What you need to do
Determine how many lines in the listing below include "input", and answer with only that number.

Listed records
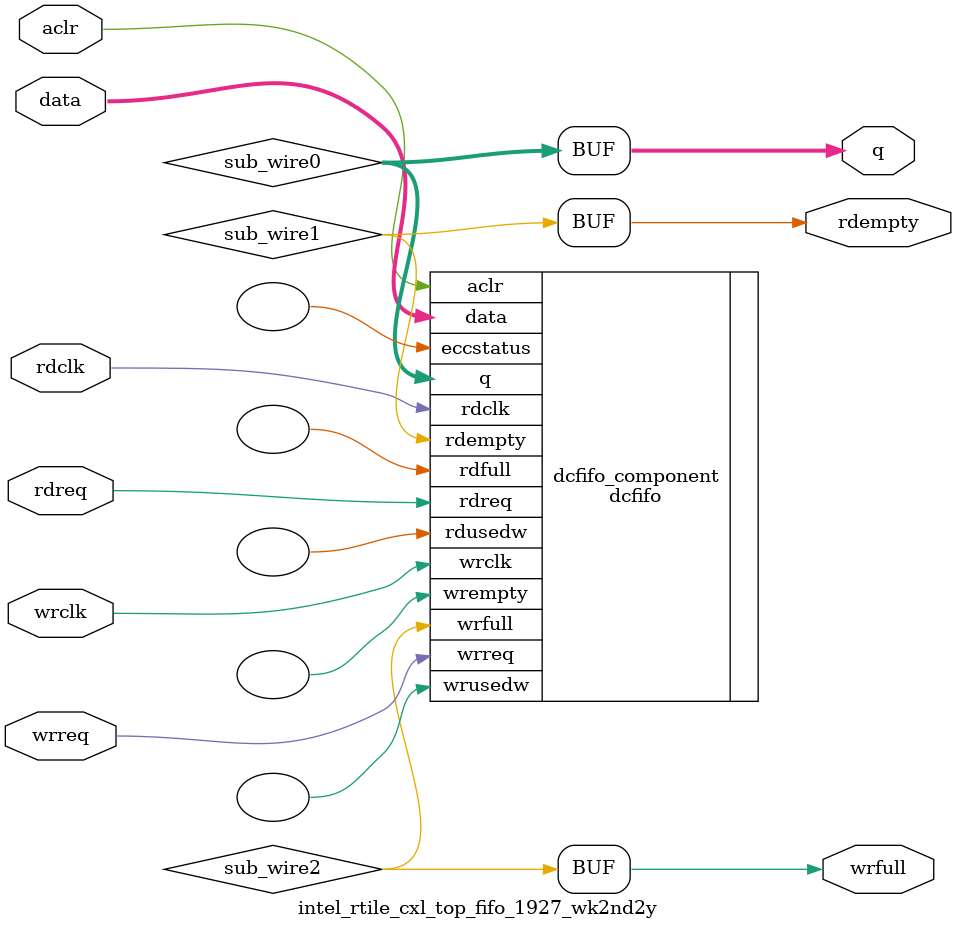
<source format=v>



`timescale 1 ps / 1 ps
// synopsys translate_on
module  intel_rtile_cxl_top_fifo_1927_wk2nd2y  (
    aclr,
    data,
    rdclk,
    rdreq,
    wrclk,
    wrreq,
    q,
    rdempty,
    wrfull);

    input    aclr;
    input  [143:0]  data;
    input    rdclk;
    input    rdreq;
    input    wrclk;
    input    wrreq;
    output [143:0]  q;
    output   rdempty;
    output   wrfull;
`ifndef ALTERA_RESERVED_QIS
// synopsys translate_off
`endif
    tri0     aclr;
`ifndef ALTERA_RESERVED_QIS
// synopsys translate_on
`endif

    wire [143:0] sub_wire0;
    wire  sub_wire1;
    wire  sub_wire2;
    wire [143:0] q = sub_wire0[143:0];
    wire  rdempty = sub_wire1;
    wire  wrfull = sub_wire2;

    dcfifo  dcfifo_component (
                .aclr (aclr),
                .data (data),
                .rdclk (rdclk),
                .rdreq (rdreq),
                .wrclk (wrclk),
                .wrreq (wrreq),
                .q (sub_wire0),
                .rdempty (sub_wire1),
                .wrfull (sub_wire2),
                .eccstatus (),
                .rdfull (),
                .rdusedw (),
                .wrempty (),
                .wrusedw ());
    defparam
        dcfifo_component.enable_ecc  = "FALSE",
        dcfifo_component.intended_device_family  = "Agilex 7",
        dcfifo_component.lpm_hint  = "DISABLE_DCFIFO_EMBEDDED_TIMING_CONSTRAINT=TRUE",
        dcfifo_component.lpm_numwords  = 8,
        dcfifo_component.lpm_showahead  = "ON",
        dcfifo_component.lpm_type  = "dcfifo",
        dcfifo_component.lpm_width  = 144,
        dcfifo_component.lpm_widthu  = 3,
        dcfifo_component.overflow_checking  = "ON",
        dcfifo_component.rdsync_delaypipe  = 5,
        dcfifo_component.read_aclr_synch  = "ON",
        dcfifo_component.underflow_checking  = "ON",
        dcfifo_component.use_eab  = "ON",
        dcfifo_component.write_aclr_synch  = "OFF",
        dcfifo_component.wrsync_delaypipe  = 5;


endmodule



</source>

Worked solution
6